Entramos e a primeira reação foi: talvez a velha roupa de ir à esquina estivesse mais apropriada. Decidi não arruinar a noite assim, de cara e, ao olhar para o fundo do restaurante percebi que havia um ambiente bem mais agradável, com boa iluminação, com algum aconchego. Disse meu nome e que havia feito a reserva.

PLEASE! Não me venham com essa cretina história de que é bacana ficar ouvindo cozinheiros gritar, panelas e pratos batendo e todo o movimento natural de uma cozinha. Comer com barulho é sempre muito desagradável. Pois foi bem na frente dessa cozinha ruidosa, como deve ser, repito, que nos sentaram. E sobre essa mesa uma iluminação detestável.

Mais uma observação: eu até posso entender o que leva um sujeito a ir tomar uma cerveja em um bar ordinário de esquina. Mas eu não consigo entender o que leva um sujeito a tomar várias cervejas, passar a noite em um bar ordinário de esquina que é mal iluminado por luzes frias.

Sim, o suicídio logo a seguir faz sentido.
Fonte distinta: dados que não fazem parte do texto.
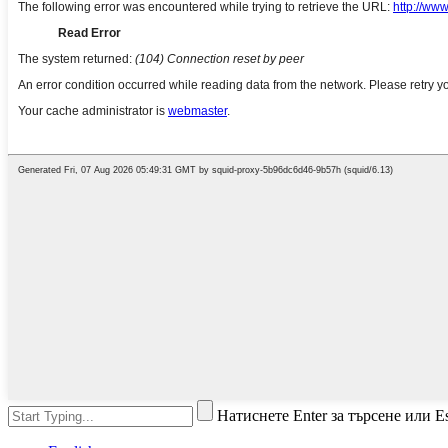
Натиснете Enter за търсене или Es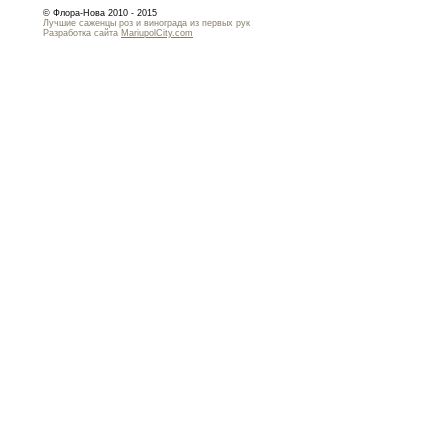
© Флора-Нова 2010 - 2015
Лучшие саженцы роз и винограда из первых рук
Разработка сайта
MariupolCity.com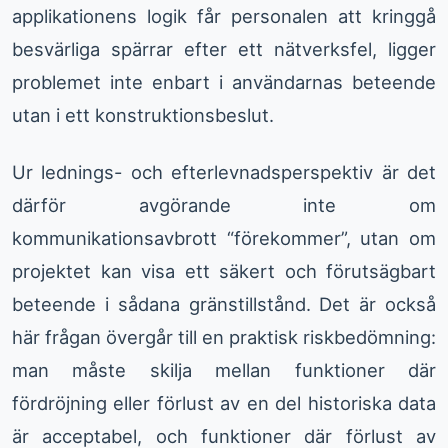
applikationens logik får personalen att kringgå
besvärliga spärrar efter ett nätverksfel, ligger
problemet inte enbart i användarnas beteende
utan i ett konstruktionsbeslut.
Ur lednings- och efterlevnadsperspektiv är det
därför avgörande inte om
kommunikationsavbrott “förekommer”, utan om
projektet kan visa ett säkert och förutsägbart
beteende i sådana gränstillstånd. Det är också
här frågan övergår till en praktisk riskbedömning:
man måste skilja mellan funktioner där
fördröjning eller förlust av en del historiska data
är acceptabel, och funktioner där förlust av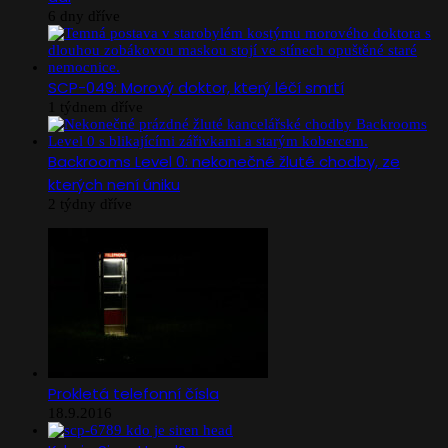
6 dny dříve
SCP-049: Morový doktor, který léčí smrtí
1 týdnem dříve
Backrooms Level 0: nekonečné žluté chodby, ze
kterých není úniku
2 týdny dříve
Prokletá telefonní čísla
18.9.2016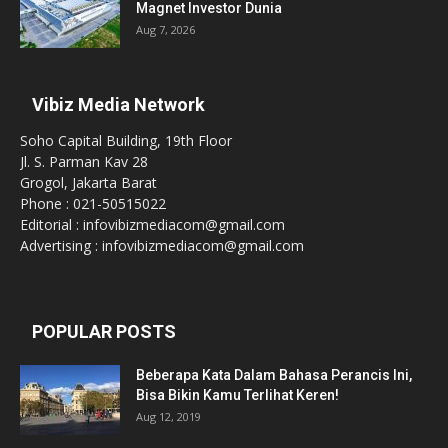
Magnet Investor Dunia
Aug 7, 2026
Vibiz Media Network
Soho Capital Building, 19th Floor
Jl. S. Parman Kav 28
Grogol, Jakarta Barat
Phone : 021-50515022
Editorial : infovibizmediacom@gmail.com
Advertising : infovibizmediacom@gmail.com
POPULAR POSTS
Beberapa Kata Dalam Bahasa Perancis Ini,
Bisa Bikin Kamu Terlihat Keren!
Aug 12, 2019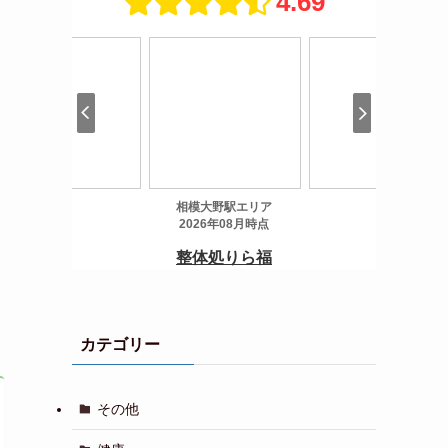
カテゴリー
その他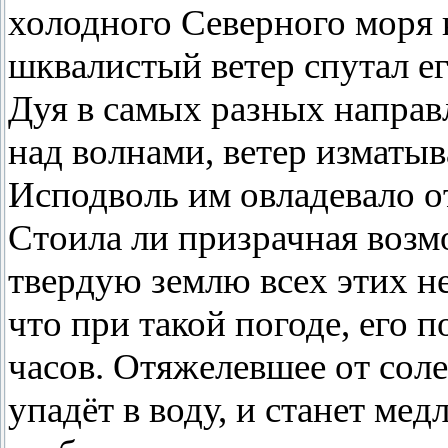
холодного Северного моря к
шквалистый ветер спутал е
Дуя в самых разных направ
над волнами, ветер изматыв
Исподволь им овладевало о
Стоила ли призрачная возм
твердую землю всех этих н
что при такой погоде, его п
часов. Отяжелевшее от сол
упадёт в воду, и станет ме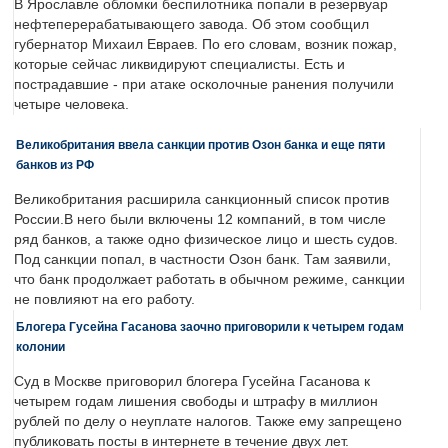
В Ярославле обломки беспилотника попали в резервуар
нефтеперерабатывающего завода. Об этом сообщил
губернатор Михаил Евраев. По его словам, возник пожар,
которые сейчас ликвидируют специалисты. Есть и
пострадавшие - при атаке осколочные ранения получили
четыре человека.
Великобритания ввела санкции против Озон банка и еще пяти
банков из РФ
Великобритания расширила санкционный список против
России.В него были включены 12 компаний, в том числе
ряд банков, а также одно физическое лицо и шесть судов.
Под санкции попал, в частности Озон банк. Там заявили,
что банк продолжает работать в обычном режиме, санкции
не повлияют на его работу.
Блогера Гусейна Гасанова заочно приговорили к четырем годам
колонии
Суд в Москве приговорил блогера Гусейна Гасанова к
четырем годам лишения свободы и штрафу в миллион
рублей по делу о неуплате налогов. Также ему запрещено
публиковать посты в интернете в течение двух лет.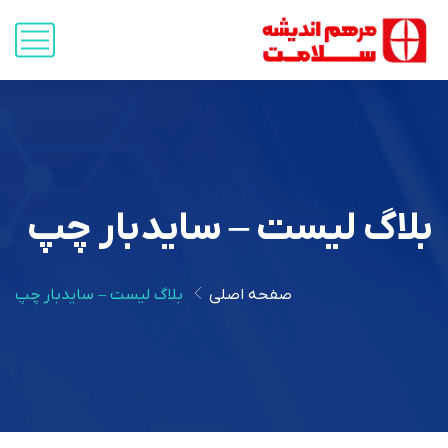
بلاگ لیست – سایدبار چپ
صفحه اصلی
بلاگ لیست – سایدبار چپ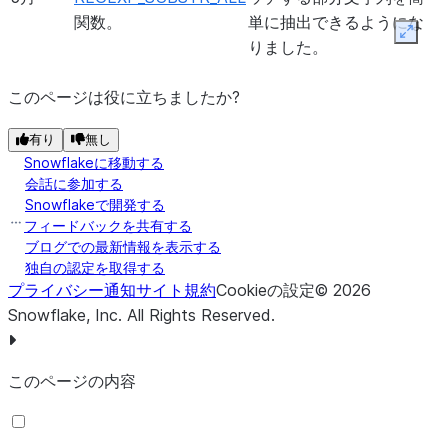
2024
SELECT リストまたは GROUP
属性名をキーとし、
致する場合に一致とな
関数。
単に抽出できるようにな
年7
BY 句でのフィルタリングのため
値として、指定され
Expan
ります。
りました。
月
に、
OBJECT 定数
におけるワイ
OBJECT 値を構築
ルドカード指定のサポート。
2025
ARRAY_AGG
関数での行ベ
ユーザーは、移動ウィ
このページは役に立ちましたか?
年1月
ースおよび範囲ベースのウィ
ンドウフレームの値を
2024
RANGE BETWEEN ウィンドウフ
時系列データセット
ンドウフレームのサポート。
配列に収集することに
有り
無し
年6
レームに明示的なオフセット
（n
期される、あるいは
より、データのサブセ
Snowflakeに移動する
月
PRECEDING および n
記録欠落によってギ
会話に参加する
ットを集計することが
FOLLOWING）を持つ、
AVG
、
した場合に、移動集
Snowflakeで開発する
できます。
COUNT
、
MIN
、
MAX
、および
に実行することがで
フィードバックを共有する
SUM
ウィンドウ関数が含まれる
ブログでの最新情報を表示する
独自の認定を取得する
プレビューサポート。
プライバシー通知
サイト規約
Cookieの設定
©
2026
Snowflake, Inc.
2024
UNPIVOT
サブ句で
All Rights Reserved
.
SQL ステートメントで
{
INCLUDE
年5
サブ句を使用すると
オプショ
|
EXCLUDE
}
NULLS
月
が増します。
ンを使用して、結果に NULL 値の
このページの内容
ある行を含めるためのサポート。
2024
テーブル、ビュー、セキュアビュ
TABLE キーワー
Mas a minha mesa era aquela mesma, na frente do ruído pitoresco, iluminada por uma luz péssima e, descobrimos segundos depois, bem na passagem dos garçons e sobre umas tábuas meio soltas. Ou seja: a cada corrida de um garçom, a reprodução de um terremoto de baixa intensidade.

Um dos donos do local, no final do brevíssimo jantar que fizemos, após ouvir as reclamações de minha esposa, colocou-se totalmente à disposição para nos recompensar em uma próxima feita. Deixou claro, naturalmente, que éramos os primeiros a reclamar. Não duvido. Nem sequer me lembro do que comi. Sendo franco, até lembro, mas não vou sentir nenhuma saudade.

Voltarei porque sei que Vitor Sobral sabe cozinhar. Tanto sabe que, no início da semana, comi um dos melhores pratos do ano no Brasil a Gosto, onde Ana Trajano e ele prepararam a quatro mãos um menu especial. Uma paleta de porco cozida por longuíssimo tempo, com melaço e creme de abóbora. Havia muito não comia nada tão equilibrado, preciso, saboroso. Havia muito não me via diante de um prato tão animador, desses que fazem a gente parar a conversa. Pena que não estava de roupa bonita nem com minha esposa e filha.